• Exercise objective
Give the records below again, word for word. No pictures belong in the copy.

• Material for the task
------------
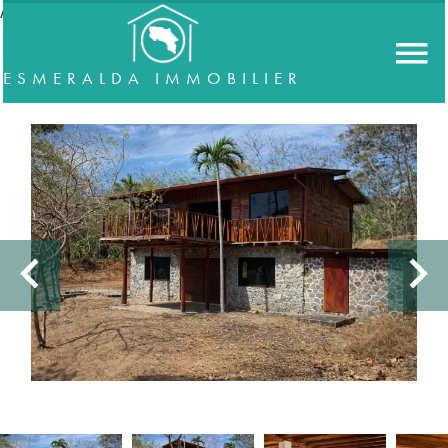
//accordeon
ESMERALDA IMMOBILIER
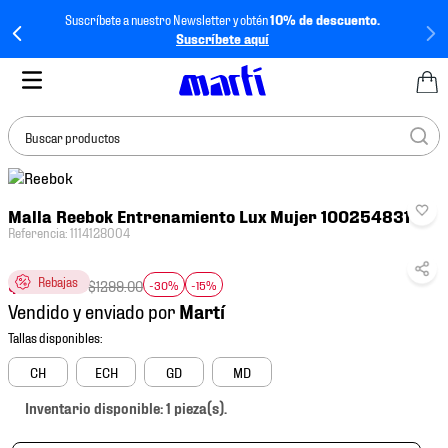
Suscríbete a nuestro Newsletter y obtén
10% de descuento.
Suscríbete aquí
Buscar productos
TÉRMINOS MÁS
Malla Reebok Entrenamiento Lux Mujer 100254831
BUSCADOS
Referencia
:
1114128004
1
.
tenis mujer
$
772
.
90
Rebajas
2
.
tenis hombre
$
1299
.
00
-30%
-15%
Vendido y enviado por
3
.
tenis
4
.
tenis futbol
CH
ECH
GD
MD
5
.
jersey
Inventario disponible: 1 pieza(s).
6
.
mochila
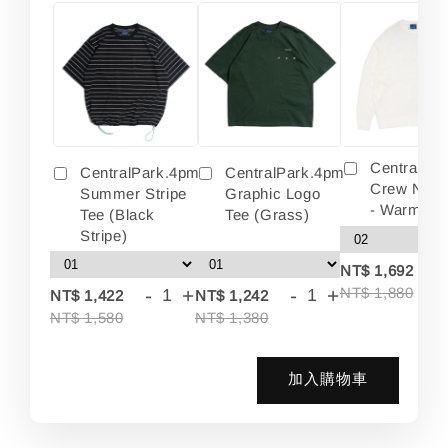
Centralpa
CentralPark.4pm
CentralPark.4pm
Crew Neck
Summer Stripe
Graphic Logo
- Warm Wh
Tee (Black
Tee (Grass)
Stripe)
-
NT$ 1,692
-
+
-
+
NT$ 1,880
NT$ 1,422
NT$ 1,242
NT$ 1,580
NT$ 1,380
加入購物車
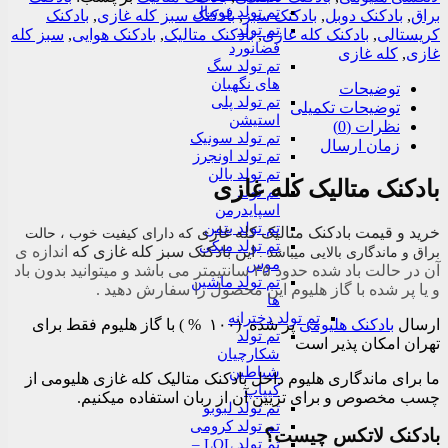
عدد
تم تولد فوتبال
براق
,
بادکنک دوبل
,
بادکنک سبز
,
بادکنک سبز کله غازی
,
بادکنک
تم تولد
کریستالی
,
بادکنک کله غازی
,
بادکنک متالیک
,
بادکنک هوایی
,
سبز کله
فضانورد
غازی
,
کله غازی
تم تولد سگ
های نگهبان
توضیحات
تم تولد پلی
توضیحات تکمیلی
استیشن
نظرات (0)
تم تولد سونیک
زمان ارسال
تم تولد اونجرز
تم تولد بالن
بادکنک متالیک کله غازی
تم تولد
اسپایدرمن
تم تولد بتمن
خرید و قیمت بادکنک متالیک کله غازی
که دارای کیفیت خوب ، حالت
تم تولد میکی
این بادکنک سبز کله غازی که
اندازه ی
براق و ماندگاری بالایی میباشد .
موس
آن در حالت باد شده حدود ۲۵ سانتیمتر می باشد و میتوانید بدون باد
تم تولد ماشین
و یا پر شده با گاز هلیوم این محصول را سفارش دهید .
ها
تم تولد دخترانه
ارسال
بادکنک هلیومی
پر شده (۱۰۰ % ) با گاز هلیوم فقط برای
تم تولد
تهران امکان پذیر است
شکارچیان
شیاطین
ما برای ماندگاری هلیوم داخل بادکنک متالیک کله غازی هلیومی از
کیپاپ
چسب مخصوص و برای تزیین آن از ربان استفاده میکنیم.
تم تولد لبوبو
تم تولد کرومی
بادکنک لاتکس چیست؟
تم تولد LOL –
------------
• Response to the exercise
//accordeon
ESMERALDA IMMOBILIER
Suscríbete a nuestro Newsletter y obtén
10% de descuento.
Suscríbete aquí
Buscar productos
TÉRMINOS MÁS
Malla Reebok Entrenamiento Lux Mujer 100254831
BUSCADOS
Referencia
:
1114128004
1
.
tenis mujer
$
772
.
90
Rebajas
2
.
tenis hombre
$
1299
.
00
-30%
-15%
Vendido y enviado por
3
.
tenis
4
.
tenis futbol
CH
ECH
GD
MD
5
.
jersey
Inventario disponible: 1 pieza(s).
6
.
mochila
Centralpa
CentralPark.4pm
CentralPark.4pm
Crew Neck
Summer Stripe
Graphic Logo
- Warm Wh
Tee (Black
Tee (Grass)
Stripe)
-
NT$ 1,692
-
+
-
+
NT$ 1,880
NT$ 1,422
NT$ 1,242
NT$ 1,580
NT$ 1,380
加入購物車
عدد
تم تولد فوتبال
براق
,
بادکنک دوبل
,
بادکنک سبز
,
بادکنک سبز کله غازی
,
بادکنک
تم تولد
کریستالی
,
بادکنک کله غازی
,
بادکنک متالیک
,
بادکنک هوایی
,
سبز کله
فضانورد
غازی
,
کله غازی
تم تولد سگ
های نگهبان
توضیحات
تم تولد پلی
توضیحات تکمیلی
استیشن
نظرات (0)
تم تولد سونیک
زمان ارسال
تم تولد اونجرز
تم تولد بالن
بادکنک متالیک کله غازی
تم تولد
اسپایدرمن
تم تولد بتمن
خرید و قیمت بادکنک متالیک کله غازی
که دارای کیفیت خوب ، حالت
تم تولد میکی
این بادکنک سبز کله غازی که
اندازه ی
براق و ماندگاری بالایی میباشد .
موس
آن در حالت باد شده حدود ۲۵ سانتیمتر می باشد و میتوانید بدون باد
تم تولد ماشین
و یا پر شده با گاز هلیوم این محصول را سفارش دهید .
ها
تم تولد دخترانه
ارسال
بادکنک هلیومی
پر شده (۱۰۰ % ) با گاز هلیوم فقط برای
تم تولد
تهران امکان پذیر است
شکارچیان
شیاطین
ما برای ماندگاری هلیوم داخل بادکنک متالیک کله غازی هلیومی از
کیپاپ
چسب مخصوص و برای تزیین آن از ربان استفاده میکنیم.
تم تولد لبوبو
تم تولد کرومی
بادکنک لاتکس چیست؟
تم تولد LOL –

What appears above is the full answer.